--- Provided text ---

What the G20 Reform Commitments Could Mean for the Transatlantic Economic Relationship

As the world’s economies rebound from the global recession, international institutions including the European Union, the Organization for Economic Cooperation and Development (OECD), and the Group of Twenty (G20) have begun to get serious about fixing the global financial system. 
Following the OECD’s plan presented in July to overhaul the global finance system by attacking tax havens and closing financial loopholes, the G20 has begun a serious discussion on implementing these recommendations on an international scale.  The G20 summit’s finance agenda outlined last week in Saint Petersburg further honed in on the need for international cooperation on tax, banking, and finance regulation. 

Proposals high atop the OECD and G20 agendas include plans to the strengthen the roles of central banks to better handle financial crises, and installations of sweeping laws and commitments that would substantially hinder the ability of large companies to shift profits generated in high tax countries to low tax jurisdictions.  Although certain multinationals have spoken out in favor of these plans, there has been significant pushback from others. Broadly speaking, the general feeling among the international regulatory community tends to reflect that these reforms would be a step forward on the road to financial regulatory coherence and fairness across borders.

The European Union and the United States have also begun to get serious on financial reform in the past several months.  In the United States, momentum is building around an overhaul of the antiquated corporate tax system, which has largely not been reformed to sync with global standards. In the wake of the 2008 financial crisis, and with growing pressure from international institutions to shore up tax havens and offshoring, the United States now seems less reluctant to move with the rest of the OECD countries toward an international standard tax system.

On the European front, attempts by Brussels to curb cross-border tax evasions have proven ineffective. Several laws and initiatives have been constructed to close tax loopholes; however, such initiatives have fallen flat.  Countries like the Netherlands and Luxembourg provide investment and license havens to larger, higher tax-burden countries like France and Germany.  Further regulation from Brussels, like all things, will require the cooperation of the larger member countries, and so far, consensus has been difficult to secure.

--- Given records ---

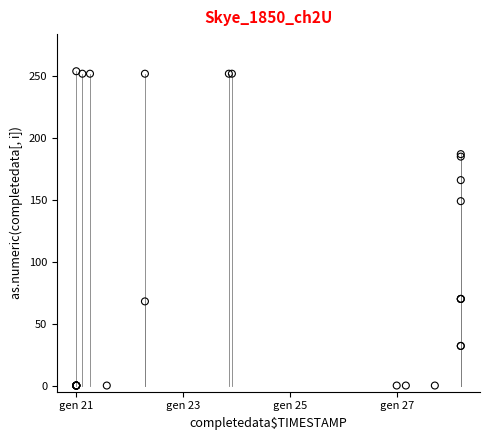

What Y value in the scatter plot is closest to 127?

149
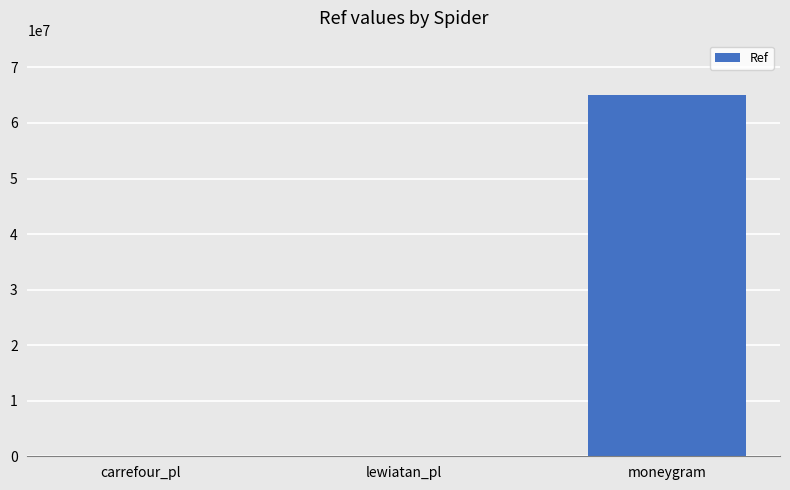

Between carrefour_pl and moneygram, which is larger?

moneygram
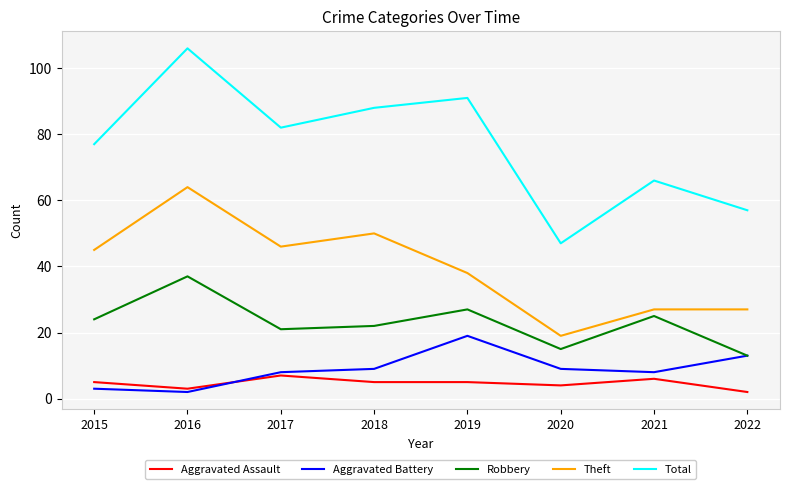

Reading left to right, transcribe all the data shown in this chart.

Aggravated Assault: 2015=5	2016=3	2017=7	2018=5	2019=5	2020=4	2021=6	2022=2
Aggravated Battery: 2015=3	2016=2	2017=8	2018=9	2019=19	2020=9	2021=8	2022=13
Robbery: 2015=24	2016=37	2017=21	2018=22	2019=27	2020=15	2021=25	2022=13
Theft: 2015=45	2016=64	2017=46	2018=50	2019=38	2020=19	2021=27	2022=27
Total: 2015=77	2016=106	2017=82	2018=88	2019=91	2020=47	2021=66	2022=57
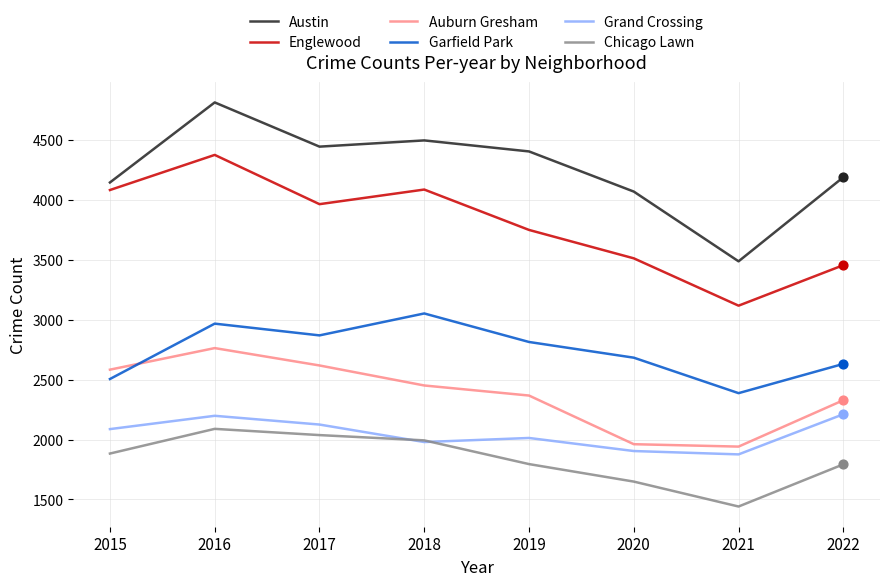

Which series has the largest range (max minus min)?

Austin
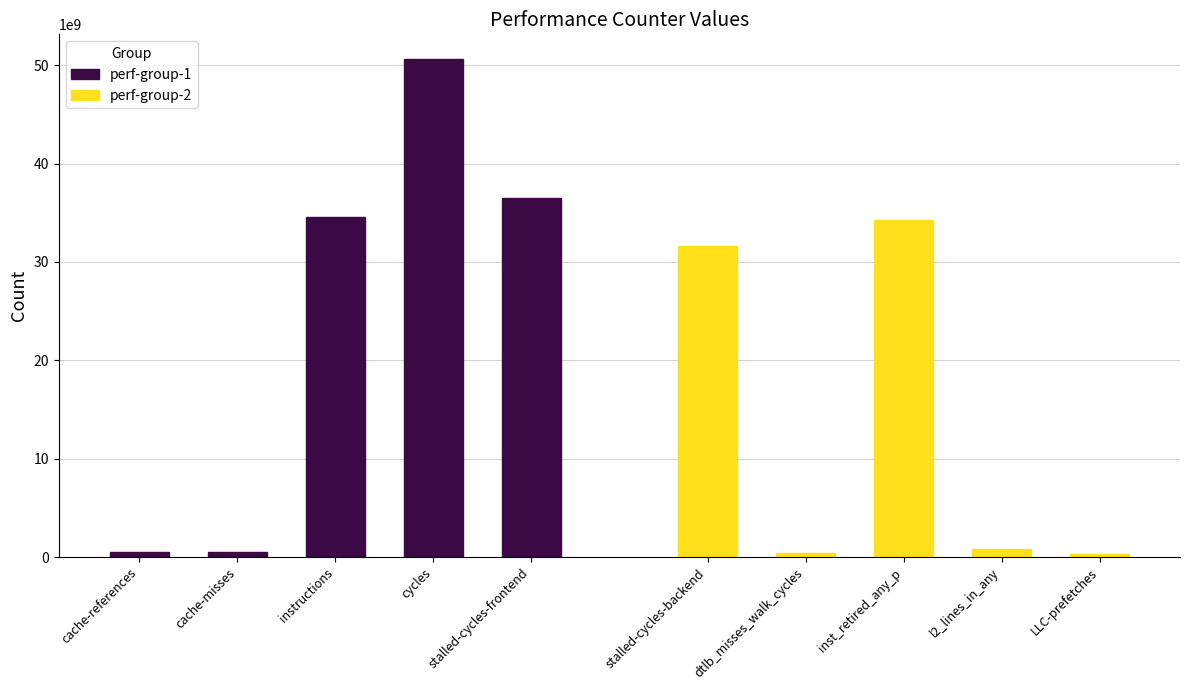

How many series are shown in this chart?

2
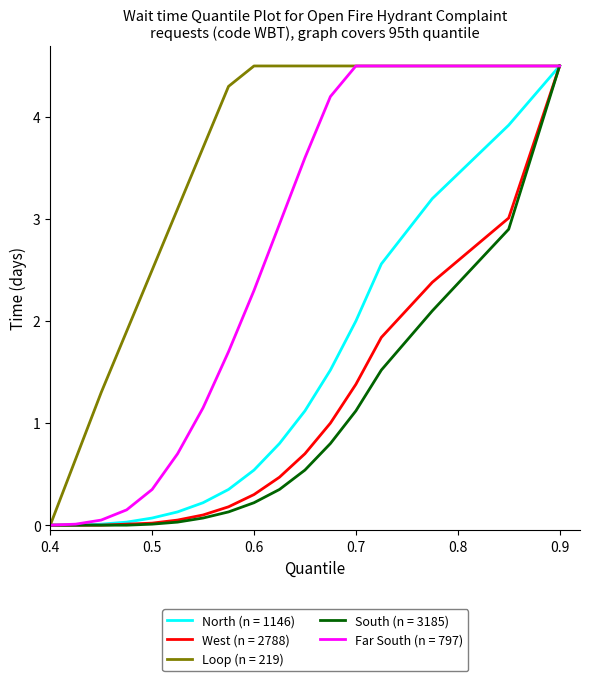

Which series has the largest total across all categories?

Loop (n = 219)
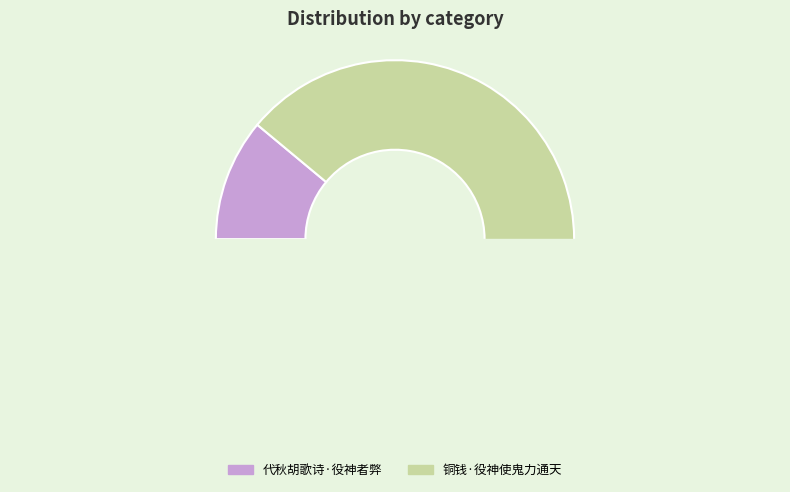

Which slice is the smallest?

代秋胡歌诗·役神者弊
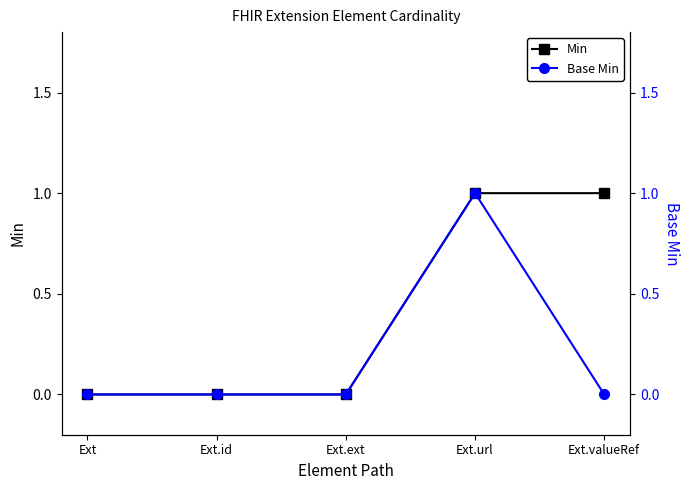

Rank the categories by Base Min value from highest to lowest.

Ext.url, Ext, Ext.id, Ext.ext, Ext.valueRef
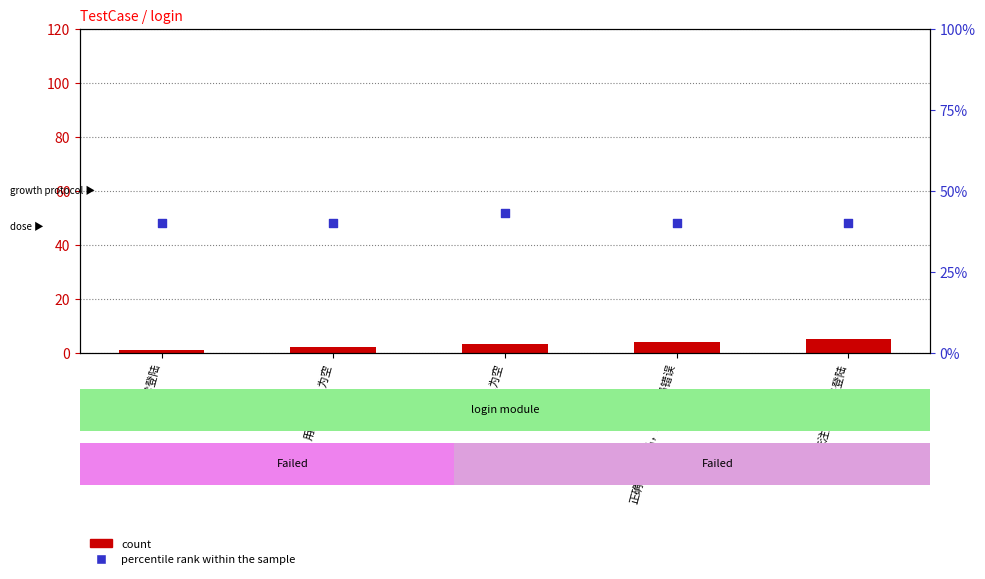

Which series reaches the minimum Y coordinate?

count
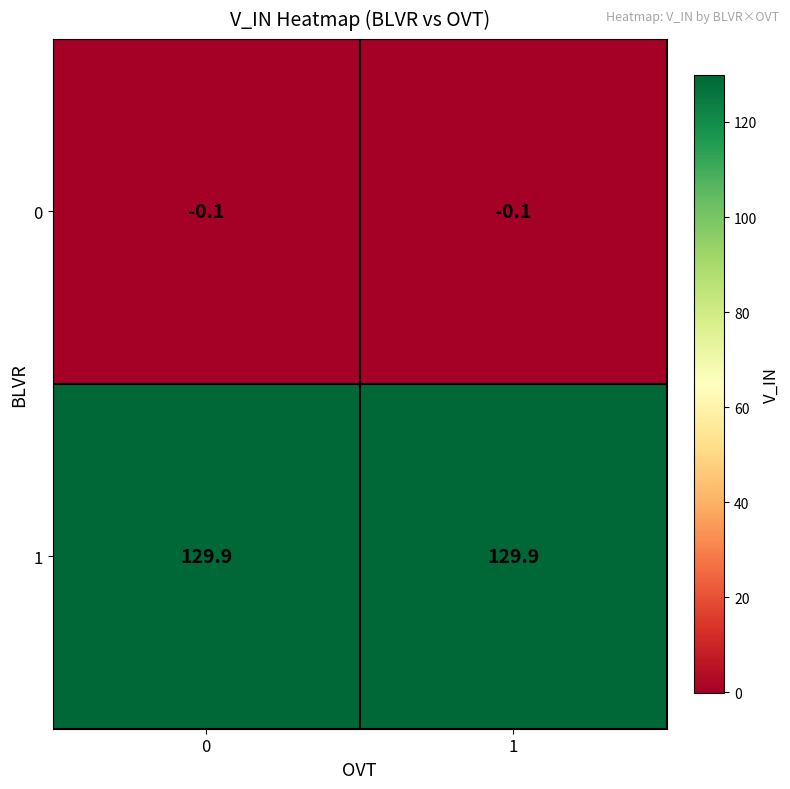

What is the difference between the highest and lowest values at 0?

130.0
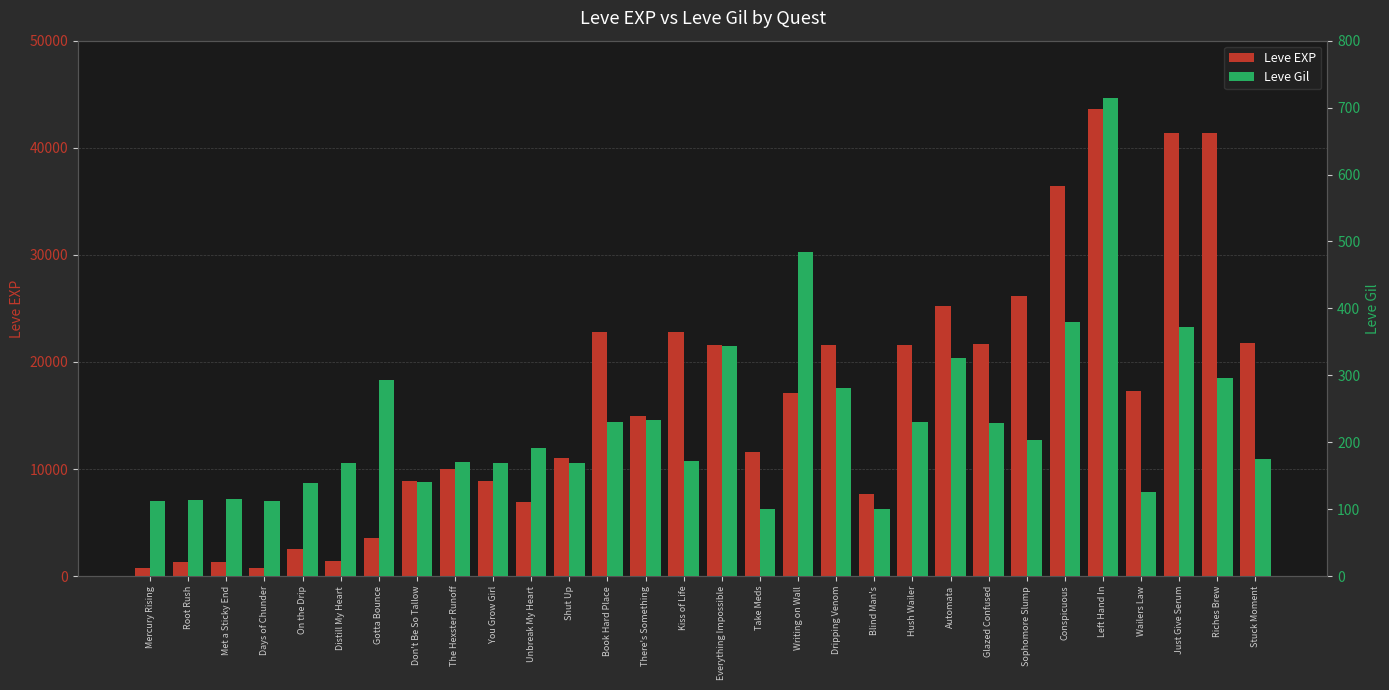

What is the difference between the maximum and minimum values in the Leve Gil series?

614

---

Work instructions:
A – Summarize the article on G20 reform commitments, placed above the records, in two sentences.
B – Which countries does the article on G20 reform commitments name? List each one.

Set of answers:
A – International institutions such as the European Union, the OECD, and the G20 have begun working to fix the global financial system, with proposals to strengthen central banks and to keep large companies from shifting profits to low-tax jurisdictions. In the United States, momentum is building to overhaul the antiquated corporate tax system, while Brussels' efforts to curb cross-border tax evasion have proven ineffective.

B –
- United States
- Netherlands
- Luxembourg
- France
- Germany